If we are true to the mission of God, which is our mission, then God will be known, loved and felt, in our midst, not as some distant, uninterested and unknowable, divine being, far removed from human life, but rather as one eternally creating, redeeming and sanctifying God, who is knowable, loving and sustaining and whom we know as Father, Son, and Holy Spirit.
Today as we rejoice in God as Trinity, we do so not to confound people with mumbo jumbo, but to proclaim to a world hungry for the good news of the eternal reality that God can indeed be known, that God is indeed loving, and that God is indeed forever present. This is our mission. This is our purpose. This is our call.
[1]SSJE, Rule of Life, Our Founders and the Grace of Tradition, chapter 3, page 6
[2]BCP, Canada, 1962, page 562
[3]Ibid., page 695
[4]BCP, Episcopal Church, 1979, page 864
[5]Ibid, page 864 ff
[6]Benson, Richard Meux, Letters of Richard Meux Benson, page 187
[7]Ibid., page 187
[8]SSJE, Rule,The Witness of Life in Community, chapter 4, page 9
Powerful in word
Beautifully written
I always feel closest to God when playing my viola with the Orchestra. A community of both sound and love.
I believe the monastic orders are a critical part of the Christian church, particularly today when the church appears to be in decline in so many ways. In my experience many of the churches that I have belonged to or visited, of various denominations, seem to have become satisfied with a blend of community, outreach, weekly worship. The challenge that we hear in Jesus’ words, the challenge that calls us to a radically new way of living, too often seems to have become softened.
What the monastic orders demonstrate and teach us is that the Christian life “begins” again and again with each new breath we take. That sort of faith is challenging even for the best of us.
I am thankful for The Society of Saint John the Evangelist in particular. The world, and certainly the church at large is in desperate need of this sort of faith. I certainly am.
So thank you!
Just when I think I understand, I realize that I don’t. I read Richard Rohr’s “Divine Dance” and thought, okay, this I can understand, but now it has all faded away like mist. I read recently an article talking about how Saint Athanasius understood the Trinity better than anyone, and I appreciate the reminder that I can find his creed in the back of my Book of Common Prayer. Perhaps some meditation on this will help.

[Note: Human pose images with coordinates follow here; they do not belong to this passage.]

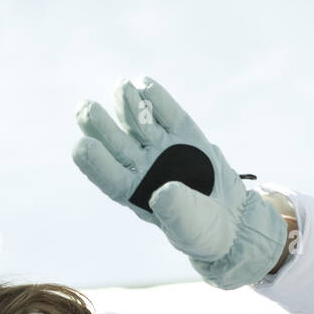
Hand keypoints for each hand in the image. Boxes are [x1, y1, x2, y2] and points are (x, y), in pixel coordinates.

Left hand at [72, 75, 287, 289]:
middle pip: (116, 144)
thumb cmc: (201, 229)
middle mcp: (142, 167)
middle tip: (86, 107)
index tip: (82, 146)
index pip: (109, 176)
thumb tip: (162, 192)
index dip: (94, 162)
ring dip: (128, 106)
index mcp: (134, 193)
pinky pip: (168, 114)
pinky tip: (144, 84)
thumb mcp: (190, 226)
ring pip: (139, 123)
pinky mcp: (184, 133)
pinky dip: (158, 99)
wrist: (231, 216)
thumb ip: (175, 211)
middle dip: (101, 126)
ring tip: (122, 87)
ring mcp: (162, 147)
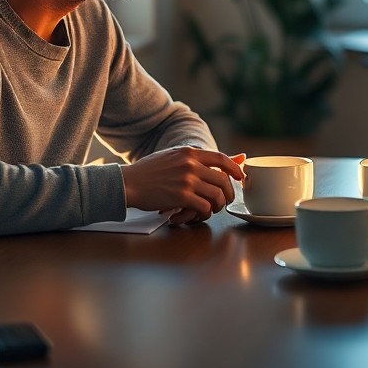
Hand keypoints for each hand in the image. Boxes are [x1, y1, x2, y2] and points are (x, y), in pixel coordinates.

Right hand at [122, 147, 244, 224]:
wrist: (127, 183)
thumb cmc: (149, 171)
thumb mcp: (173, 157)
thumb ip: (195, 158)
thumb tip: (222, 157)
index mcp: (189, 152)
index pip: (221, 158)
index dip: (235, 169)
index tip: (240, 178)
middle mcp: (190, 164)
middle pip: (223, 180)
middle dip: (229, 193)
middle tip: (225, 200)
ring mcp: (187, 180)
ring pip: (217, 196)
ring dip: (218, 206)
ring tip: (211, 209)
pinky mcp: (182, 197)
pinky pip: (205, 207)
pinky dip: (205, 214)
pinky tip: (198, 214)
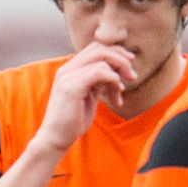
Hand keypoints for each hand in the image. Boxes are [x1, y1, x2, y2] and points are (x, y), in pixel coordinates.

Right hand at [29, 43, 134, 159]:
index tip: (130, 63)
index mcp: (70, 69)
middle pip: (100, 48)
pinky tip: (116, 97)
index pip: (95, 47)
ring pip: (101, 58)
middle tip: (132, 76)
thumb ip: (97, 81)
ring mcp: (67, 76)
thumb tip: (115, 71)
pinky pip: (99, 72)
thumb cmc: (73, 120)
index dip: (116, 51)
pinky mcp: (71, 87)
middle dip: (121, 58)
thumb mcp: (89, 95)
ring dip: (119, 73)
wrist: (55, 139)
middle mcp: (67, 68)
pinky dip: (113, 81)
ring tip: (122, 91)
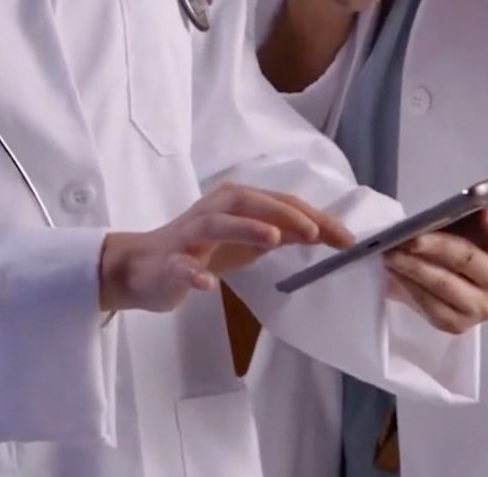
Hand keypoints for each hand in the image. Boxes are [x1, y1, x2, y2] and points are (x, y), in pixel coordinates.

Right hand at [99, 183, 354, 312]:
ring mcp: (187, 236)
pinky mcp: (167, 262)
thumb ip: (276, 232)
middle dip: (284, 214)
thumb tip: (317, 230)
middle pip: (248, 201)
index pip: (278, 203)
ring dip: (244, 228)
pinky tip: (208, 285)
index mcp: (232, 203)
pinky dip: (192, 273)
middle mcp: (211, 210)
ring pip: (214, 223)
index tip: (346, 238)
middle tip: (317, 234)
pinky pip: (179, 266)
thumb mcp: (244, 239)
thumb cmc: (197, 249)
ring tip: (273, 239)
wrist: (141, 267)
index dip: (313, 217)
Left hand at [384, 144, 487, 333]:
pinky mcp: (455, 323)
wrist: (443, 270)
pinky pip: (428, 304)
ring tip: (390, 251)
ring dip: (414, 266)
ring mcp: (481, 307)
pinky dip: (409, 286)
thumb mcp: (484, 204)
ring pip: (443, 284)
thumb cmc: (467, 233)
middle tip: (409, 235)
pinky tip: (394, 270)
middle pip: (467, 260)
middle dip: (437, 245)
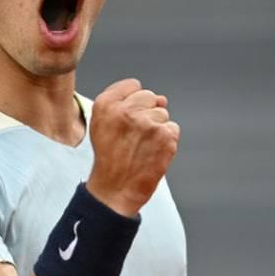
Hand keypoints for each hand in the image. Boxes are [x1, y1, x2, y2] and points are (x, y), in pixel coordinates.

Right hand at [85, 78, 179, 216]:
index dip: (133, 102)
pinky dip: (167, 141)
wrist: (115, 190)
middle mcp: (126, 111)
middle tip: (134, 137)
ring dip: (157, 128)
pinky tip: (153, 152)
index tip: (127, 120)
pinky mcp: (165, 136)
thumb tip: (162, 98)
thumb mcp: (101, 124)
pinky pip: (173, 128)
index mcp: (106, 104)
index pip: (133, 86)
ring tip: (142, 147)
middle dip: (147, 113)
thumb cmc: (110, 157)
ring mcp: (147, 123)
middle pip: (150, 97)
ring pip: (163, 113)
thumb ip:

For now, it is another mystery that I will have to accept unconditionally.
Sharing this excerpt today:
It is this knowable, loving and sustaining God whom we describe as Trinity of Being, and Unity of Substance. But it is so easy to become lost in the math, and ignore the reality of our experience.
The dance of God, the ‘perchoresis’. Our Greek sisters and brothers great contribution to the conversation. Mumbo jumbo only in the rythm! Thank you Br. James.